• SOURCE EXCERPT
Dancing as an art was made subservient to various purposes. Its use as an aid to heighten the splendour of religious celebrations should be first considered. Religious dances consisted mostly of slow and stately processions through the streets of the city or around the altar. Usually they were performed by colleges of priests; but occasionally citizens of both sexes and all ranks, without any disparagement to the gravity of their characters or dignity of position, took a part in these exhibitions (Liv., I, xx; Quintil., I, ii, 18; Macrob., Sat. ii, 10). All religious dances, however, were not performed with the gravity above referred to. In Rome, the salii, carrying the sacred shields through the streets, leapt and jumped clumsily "like stamping fullers" (Senec. Ep. xv). The Bible describes likewise the priests of Baal limping (so Heb.; D.V.: "leaping") around the altar (1 Kings 18:26). Throughout the East sacred dances were a prominent feature in religious worship. In Egypt even colleges of female singers and dancers were annexed to certain shrines. That dancing was also an accompaniment of the Jahweh worship is probable from Judges, xxi, 21, for early times, and clearly evidenced by Pss. cxlix, 3, and cl, 4, for the epoch following the captivity. The texts seem further to indicate that, in the second Temple, persons engaged in dancing and singing in God's honour formed choirs similar to those of the pagan rites (Cic., Phil., v, 6; Virg., Aen., VIII, 718; Hor., Od., I, i, 31).

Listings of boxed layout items
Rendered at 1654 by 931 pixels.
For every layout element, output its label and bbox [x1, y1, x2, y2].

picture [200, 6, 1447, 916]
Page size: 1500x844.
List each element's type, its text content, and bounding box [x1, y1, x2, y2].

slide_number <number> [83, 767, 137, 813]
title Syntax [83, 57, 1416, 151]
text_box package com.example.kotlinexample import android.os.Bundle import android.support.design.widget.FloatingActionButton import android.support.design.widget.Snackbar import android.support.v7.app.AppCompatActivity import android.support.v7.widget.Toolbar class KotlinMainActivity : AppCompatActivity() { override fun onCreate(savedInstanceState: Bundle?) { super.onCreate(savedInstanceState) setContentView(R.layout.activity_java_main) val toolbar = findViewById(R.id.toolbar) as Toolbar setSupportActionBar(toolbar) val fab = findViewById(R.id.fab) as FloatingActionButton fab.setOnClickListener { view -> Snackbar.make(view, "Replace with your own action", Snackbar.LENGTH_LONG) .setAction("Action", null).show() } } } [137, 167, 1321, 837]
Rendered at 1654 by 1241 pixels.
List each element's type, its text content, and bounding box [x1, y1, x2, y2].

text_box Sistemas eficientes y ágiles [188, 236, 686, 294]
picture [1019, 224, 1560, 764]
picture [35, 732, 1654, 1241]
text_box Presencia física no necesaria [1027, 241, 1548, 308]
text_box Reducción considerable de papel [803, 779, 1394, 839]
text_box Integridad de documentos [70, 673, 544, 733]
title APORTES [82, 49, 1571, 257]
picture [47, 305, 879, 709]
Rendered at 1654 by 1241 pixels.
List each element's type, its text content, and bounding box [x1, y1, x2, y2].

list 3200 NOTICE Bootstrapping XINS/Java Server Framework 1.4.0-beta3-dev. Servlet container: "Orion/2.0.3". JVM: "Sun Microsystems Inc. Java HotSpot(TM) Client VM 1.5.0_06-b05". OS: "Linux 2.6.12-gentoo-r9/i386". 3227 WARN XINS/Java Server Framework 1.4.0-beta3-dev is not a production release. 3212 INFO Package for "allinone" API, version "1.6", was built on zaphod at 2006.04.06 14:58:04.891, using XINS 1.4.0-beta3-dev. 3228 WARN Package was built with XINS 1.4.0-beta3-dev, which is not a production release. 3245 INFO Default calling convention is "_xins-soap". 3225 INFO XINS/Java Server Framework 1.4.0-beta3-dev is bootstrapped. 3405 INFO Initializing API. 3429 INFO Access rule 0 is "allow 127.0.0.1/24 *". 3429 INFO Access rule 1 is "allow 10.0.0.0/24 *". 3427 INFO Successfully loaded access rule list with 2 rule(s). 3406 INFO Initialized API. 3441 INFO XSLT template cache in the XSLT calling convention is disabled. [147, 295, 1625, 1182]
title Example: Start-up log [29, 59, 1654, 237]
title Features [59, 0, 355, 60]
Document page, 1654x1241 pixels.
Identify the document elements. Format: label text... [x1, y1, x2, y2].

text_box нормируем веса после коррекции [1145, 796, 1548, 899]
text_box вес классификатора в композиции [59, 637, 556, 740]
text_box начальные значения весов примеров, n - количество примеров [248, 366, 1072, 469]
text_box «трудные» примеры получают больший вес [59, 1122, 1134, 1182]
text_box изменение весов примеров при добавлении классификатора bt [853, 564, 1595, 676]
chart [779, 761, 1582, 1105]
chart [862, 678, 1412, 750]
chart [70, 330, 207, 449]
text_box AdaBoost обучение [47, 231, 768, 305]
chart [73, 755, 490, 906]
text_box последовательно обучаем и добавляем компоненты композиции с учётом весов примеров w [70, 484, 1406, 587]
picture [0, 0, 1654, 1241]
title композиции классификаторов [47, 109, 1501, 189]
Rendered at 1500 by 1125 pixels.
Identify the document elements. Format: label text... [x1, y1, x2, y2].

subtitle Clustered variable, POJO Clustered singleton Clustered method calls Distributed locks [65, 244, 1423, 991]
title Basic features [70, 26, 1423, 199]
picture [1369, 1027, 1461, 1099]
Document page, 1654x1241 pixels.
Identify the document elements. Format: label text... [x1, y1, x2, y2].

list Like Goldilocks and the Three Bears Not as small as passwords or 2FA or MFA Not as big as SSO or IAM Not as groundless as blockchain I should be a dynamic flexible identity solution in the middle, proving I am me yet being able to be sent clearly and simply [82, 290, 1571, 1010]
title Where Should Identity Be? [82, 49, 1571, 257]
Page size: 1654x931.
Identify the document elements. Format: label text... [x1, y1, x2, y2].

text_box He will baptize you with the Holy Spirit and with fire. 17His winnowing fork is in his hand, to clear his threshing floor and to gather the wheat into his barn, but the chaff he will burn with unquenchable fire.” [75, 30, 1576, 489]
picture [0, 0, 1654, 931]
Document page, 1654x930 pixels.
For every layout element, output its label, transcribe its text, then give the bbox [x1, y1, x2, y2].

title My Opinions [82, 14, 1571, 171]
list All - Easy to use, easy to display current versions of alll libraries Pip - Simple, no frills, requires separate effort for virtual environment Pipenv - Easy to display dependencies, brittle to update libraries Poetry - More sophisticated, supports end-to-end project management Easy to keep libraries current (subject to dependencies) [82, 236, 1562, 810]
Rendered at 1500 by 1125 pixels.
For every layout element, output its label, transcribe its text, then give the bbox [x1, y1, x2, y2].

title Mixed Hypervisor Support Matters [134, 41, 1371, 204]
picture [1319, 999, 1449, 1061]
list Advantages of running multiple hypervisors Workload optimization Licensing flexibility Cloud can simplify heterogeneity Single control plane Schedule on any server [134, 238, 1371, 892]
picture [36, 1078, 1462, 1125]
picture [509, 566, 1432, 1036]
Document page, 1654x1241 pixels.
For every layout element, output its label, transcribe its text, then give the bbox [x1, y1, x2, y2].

• WHAT THIS EXERCISE ASKS
(1) Answer these from the passage on religious dancing:
(a) Who usually performed religious dances?
(b) What did the salii carry through the streets of Rome?
(c) What was attached to certain shrines in Egypt?
(2) According to the passage on religious dancing, dancing as part of Jahweh worship is "probable" for early times but "clearly evidenced" for the period after the captivity. What evidence does the passage cite for each claim?

• OUTPUTS
(1)
(a) Colleges of priests.
(b) The sacred shields.
(c) Colleges of female singers and dancers.

(2) For early times, the passage relies only on Judges xxi, 21, which makes dancing in Jahweh worship probable. For the epoch following the captivity, it points to Psalms cxlix, 3 and cl, 4, which give clear evidence.